Que faudrait-il faire pour prévenir le burnout?
Il faudrait que le phénomène soit constaté par la médecine du travail, mener une enquête sur les risques psychosociaux, prendre en considération les travailleurs, éviter que les postes soient attribués sans aucun process, évaluer tout ce qui contribue au malaise et au stress des travailleurs. Il faut de la transparence, de la communication et une réelle valorisation du travail et des performances. La reconnaissance est importante.
Essity Belgium
Essity Belgium est une multinationale cotée en bourse. Leader dans le marché de l’incontinence et du papier (papier WC, rouleaux de table, essuie-tout…), elle emploie 417 personnes dont 261 ouvriers à l’usine de production Stembert (anciennement SCA) et 151 employés répartis sur Diegem et Stembert. En juin, Essity Belgium a été
divisée en deux entités juridiques bien distinctes: Stembert est devenu PLD et le site administratif et commercial, situé à Diegem, est devenu Essity Belgium NV qui compte 91 employés (107 en 2023).
En 2018, Essity a racheté BSN medical, une entreprise dont l’activité est l’orthopédie non invasive en milieu hospitalier. Il reste 10 des 50 travailleurs.

«Nous examinons chaque cas de réintégration»
TEXTE Bram Van Vaerenbergh | PHOTO Rob Stevens
À l’hôpital universitaire de Louvain, le bien-être au travail fait l’objet d’une grande attention. Elke Haccour, qui en est à son cinquième mandat à l’hôpital, est ergothérapeute et travaille depuis plusieurs années principalement sur des sujets psychosociaux, le bien-être et la réintégration au travail. «La charge de travail dans le secteur des soins de santé est importante, y compris pour les cadres. C’est pourquoi nous consacrons davantage d’efforts à la politique des maladies de longue durée», explique-t-elle.
Avez-vous l’impression que des thèmes tels que le burnout et le bien-être sont plus présents qu’auparavant?

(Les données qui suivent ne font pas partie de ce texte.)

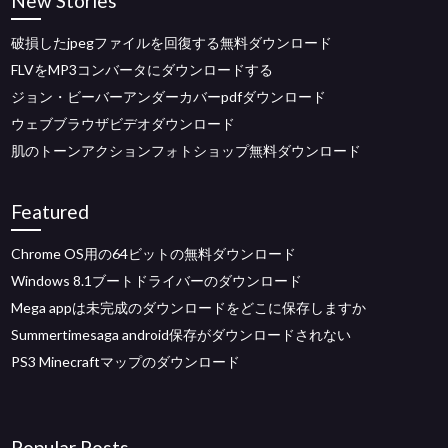
New Stories
破損したjpegファイルを回復する無料ダウンロード
FLVをMP3コンバータにダウンロードする
ジョン・ビーバーアンダーカバーpdfダウンロード
ウェブブラウザビデオダウンロード
肌のトーンアクションフォトショップ無料ダウンロード
Featured
Chrome OS用の64ビットの無料ダウンロード
Windows 8.1ブートドライバーのダウンロード
Mega appは未完成のダウンロードをどこに保存しますか
Summertimesaga android保存がダウンロードされない
PS3 Minecraftマップのダウンロード
Popular Posts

On a l’impression que plus de gens s’en préoccupent, les infirmières, mais aussi des personnes à des niveaux plus élevés qui prêtent plus d’attention aux signes avant-coureurs. De nombreux outils sont disponibles pour les détecter. L’épuisement professionnel n’est pas seulement lié à la pression au travail, mais aussi à divers facteurs de votre vie et à une combinaison de ces facteurs. La lumière s’éteint littéralement, ce qui est très soudain et confrontant. Vous vous rendez compte que vous avez des limites. Il est donc important que vous commenciez à organiser autrement votre vie à la recherche d’un nouvel équilibre.
Détecter les signaux est une chose, ramener les gens sur leur lieu de travail dans de bonnes conditions en est une autre?
Oui, et j’ai l’impression que l’employeur va dans ce sens. Par exemple, un responsable des ressources humaines a été nommé pour s’occuper des malades de longue durée. Nous avons également demandé que le soutien par les collègues, qui existait déjà parmi les médecins, soit étendu à l’ensemble du personnel. C’est aussi comme cela que des collègues de soutien ont vu le jour: des collègues choisis par le personnel, avec lesquels vous vous sentez en sécurité pour aborder le sujet.
Comment abordez-vous la réintégration?
Ici, on peut recommencer progressivement à 20, 30 ou 40%. L’idée est d’atteindre les 50% le plus rapidement possible, mais sans pression. Nous examinons chaque cas individuellement et tenons compte de l’heure de début du travail et de la distance à parcourir pour se rendre au travail. Parfois, vous ne pouvez pas réintégrer votre propre service, mais nous sommes transparents à ce sujet.
La délégation syndicale joue un rôle important à cet égard, et cela apporte une valeur ajoutée. La reprise du travail est un processus dynamique impliquant différents acteurs. Et cette responsabilité incombe encore trop souvent à l’employeur. C’est pourquoi je continue à faire pression pour recruter un expert qui puisse s’occuper spécifiquement du retour au travail car cela nécessite une expertise spécifique.